Makin kesini, saya juga tidak mau berharap atau bercita-cita terlalu muluk. Sebab apa, yang saya inginkan biasanya meleset dari apa yang saya mimpikan. Dulu, saya bercita-cita ingin banget jadi guru. Eh ternyata gagal. Dulu saya ingin punya ini, eh ternyata tidak kesampaian. Dulu pengen punya itu, eh ternyata tak terwujud juga. Maka dari itu, saya hidup biarkan mengalir apa adanya. Yang penting saya kerja dan kerja, jika punya sisa uang ya ditabung. Dah gitu aja. Apalagi, umur semakin bertambah, hidup tak mau ngoyo lagi. Mensyukuri apa yang ada. Dan selalu berusaha untuk bersyukur. Kalau soal kuran mah, selalu kurang. Manusia tak akan pernah merasa cukup dan puas dengan apa yang diperoleh.
Berarti tidak pernah stres dong? Ah siapa bilang, manusia pasti ada kadar stres atau tekanan hidup. Saya juga pusing, jika tak punya uang. Apalagi pas kebutuhan banyak, isi dompet kosong total. Ah, kepala cenat-cenut. Buat jalan saja, rasanya berat. Kepala kok buat jalan? Maksudnya, kalau lagi jalan, kepala masih terasa pening. Oh! Mau sambat ke orang lain, orang lain juga mengalami hal serupa soal finansial. Ya akhirnya hanya bisa dipendam.
Belum lama ini, saya juga main ke rumah teman. Eh dianya kok sambat stres. Sedangkan kalau soal keuangan, dia lebih mapan. Main ke rumah teman mau ngutang gitu? Wow prasangka buruk. Main ke rumah teman, niatnya silaturahmi karena lama tak berjumpa. Jaman sekarang emang repot ya, jika main ke rumah orang, pasti bawaannya jelek, dikiranya mau pinjam duit. Payah payah, jika ketemu orang yang punya positif thingkin. Dilanjut, soal main ke rumah teman tadi. Teman saya tadi stres karena kesehatannya yang lagi memburuk, plus sebentar lagi mau pensiun. Berarti betulkan, setiap orang punya permasalahan hidup masing-masing. Hidup ini saling sawang sinawang. Saya memandang kehidupan orang lain tampak lebih enak, dan begitu juga orang lain memandang kehidupan saya sangat super enak. Soal derita? Mana orang lain tahu.

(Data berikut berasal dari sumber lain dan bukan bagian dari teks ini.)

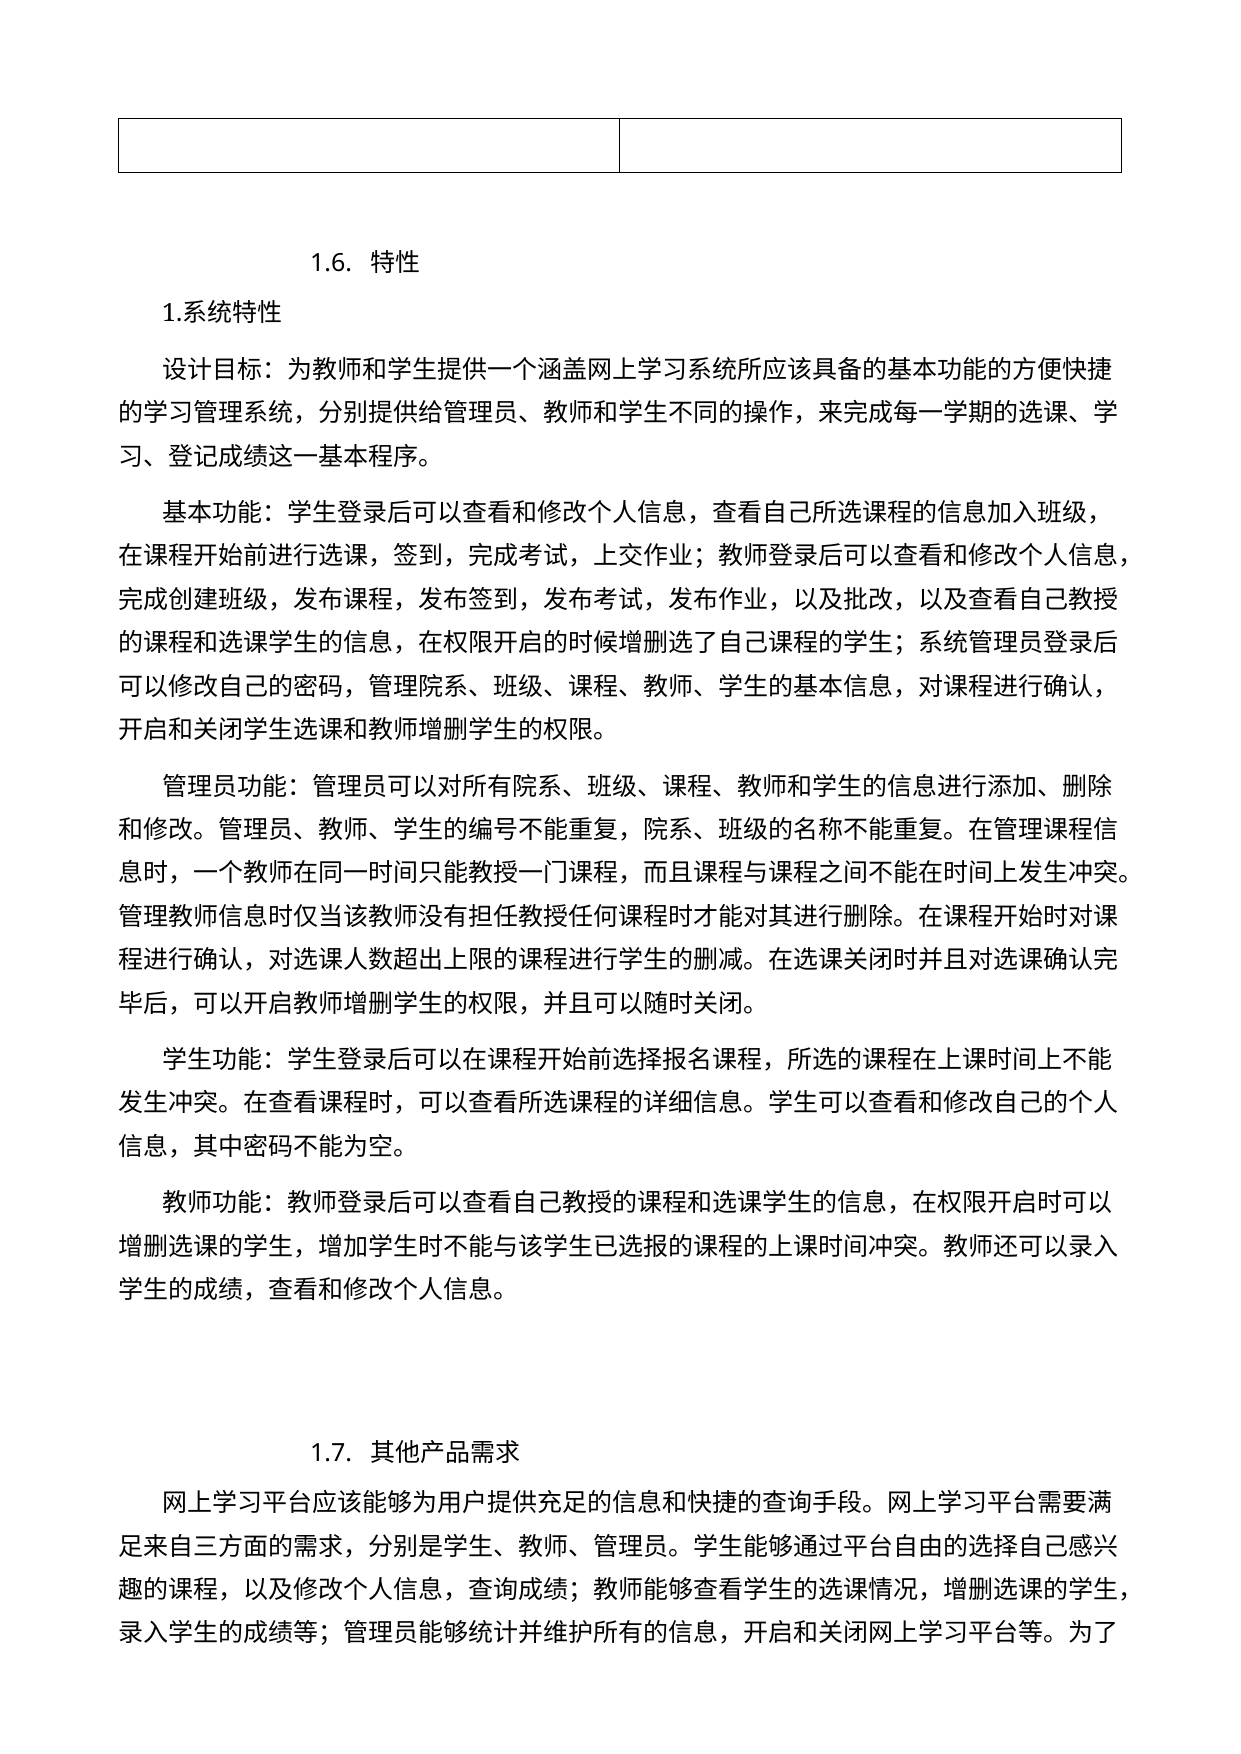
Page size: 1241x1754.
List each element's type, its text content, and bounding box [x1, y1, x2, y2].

text 设计目标：为教师和学生提供一个涵盖网上学习系统所应该具备的基本功能的方便快捷的学习管理系统，分别提供给管理员、教师和学生不同的操作，来完成每一学期的选课、学习、登记成绩这一基本程序。 [118, 349, 1122, 472]
table_cell [620, 119, 1121, 172]
subtitle 其他产品需求 [310, 1433, 1122, 1469]
subtitle 特性 [310, 243, 1122, 279]
text 网上学习平台应该能够为用户提供充足的信息和快捷的查询手段。网上学习平台需要满足来自三方面的需求，分别是学生、教师、管理员。学生能够通过平台自由的选择自己感兴趣的课程，以及修改个人信息，查询成绩；教师能够查看学生的选课情况，增删选课的学生，录入学生的成绩等；管理员能够统计并维护所有的信息，开启和关闭网上学习平台等。为了实现以上的功能，本学习平台需要达到以下的目标： [118, 1482, 1122, 1649]
table_cell [119, 119, 619, 172]
text 基本功能：学生登录后可以查看和修改个人信息，查看自己所选课程的信息加入班级，在课程开始前进行选课，签到，完成考试，上交作业；教师登录后可以查看和修改个人信息，完成创建班级，发布课程，发布签到，发布考试，发布作业，以及批改，以及查看自己教授的课程和选课学生的信息，在权限开启的时候增删选了自己课程的学生；系统管理员登录后可以修改自己的密码，管理院系、班级、课程、教师、学生的基本信息，对课程进行确认，开启和关闭学生选课和教师增删学生的权限。 [118, 492, 1122, 746]
text 1.系统特性 [118, 293, 1122, 329]
text 教师功能：教师登录后可以查看自己教授的课程和选课学生的信息，在权限开启时可以增删选课的学生，增加学生时不能与该学生已选报的课程的上课时间冲突。教师还可以录入学生的成绩，查看和修改个人信息。 [118, 1183, 1122, 1306]
text 管理员功能：管理员可以对所有院系、班级、课程、教师和学生的信息进行添加、删除和修改。管理员、教师、学生的编号不能重复，院系、班级的名称不能重复。在管理课程信息时，一个教师在同一时间只能教授一门课程，而且课程与课程之间不能在时间上发生冲突。管理教师信息时仅当该教师没有担任教授任何课程时才能对其进行删除。在课程开始时对课程进行确认，对选课人数超出上限的课程进行学生的删减。在选课关闭时并且对选课确认完毕后，可以开启教师增删学生的权限，并且可以随时关闭。 [118, 766, 1122, 1019]
text 学生功能：学生登录后可以在课程开始前选择报名课程，所选的课程在上课时间上不能发生冲突。在查看课程时，可以查看所选课程的详细信息。学生可以查看和修改自己的个人信息，其中密码不能为空。 [118, 1039, 1122, 1163]
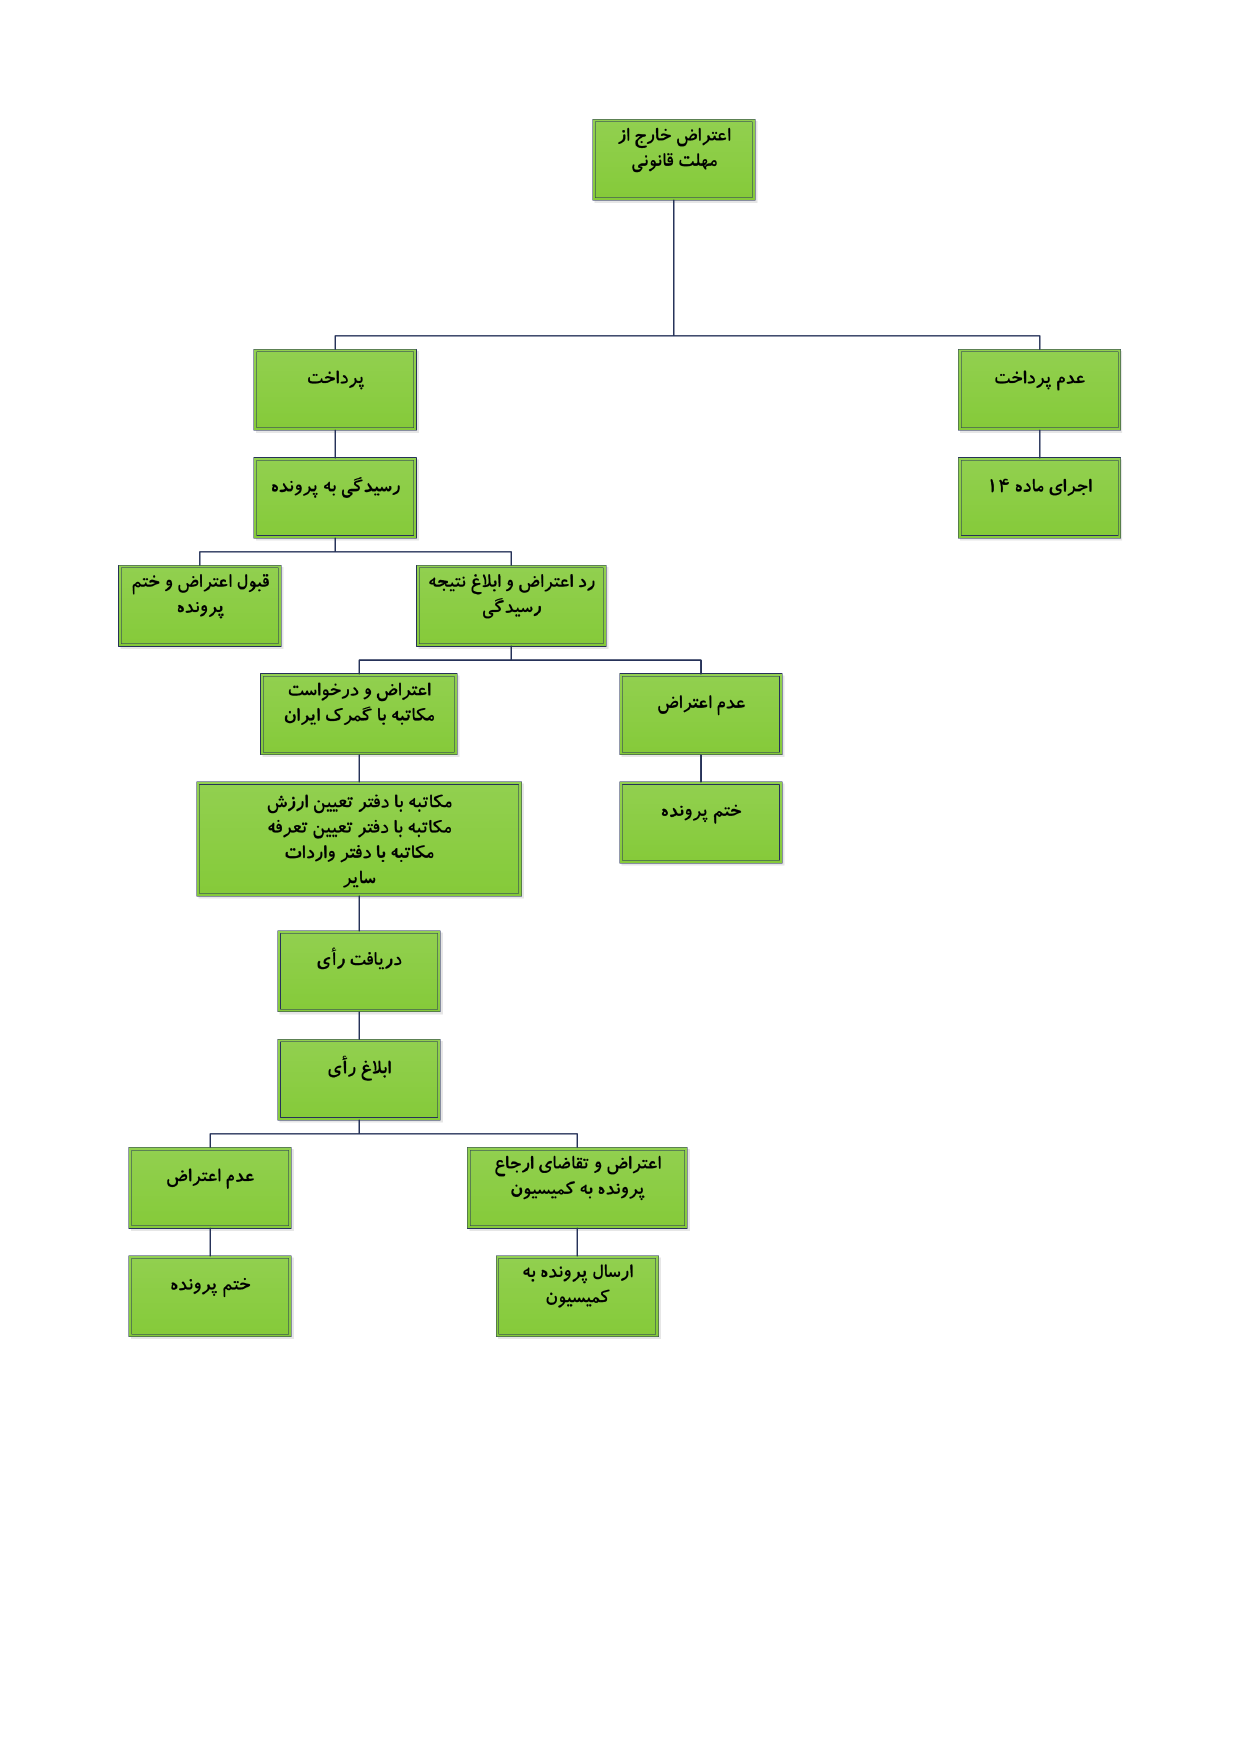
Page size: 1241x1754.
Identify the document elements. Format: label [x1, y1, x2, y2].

picture [118, 118, 1123, 1339]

Yang jelas, kehidupan ini semakin keras. Persaingan hidup semakin tajam. Siapa yang kuat dan siapa yang bertahan, itulah yang menjadi pemenangnya. Untuk bertahan hidup, adakalanya manusia saling menyerang atau membunuh. Maka jangan heran, jika peperangan di dunia ini tak akan pernah hilang. Jangan berharap, dunia ini akan damai total. Ya karena memang dunia ini tempatnya masalah. Apalagi, budaya tertua manusia adalah membunuh, berebut asmara. Membunuh karena soal cinta. Hahaha....saya terlalu ngawur.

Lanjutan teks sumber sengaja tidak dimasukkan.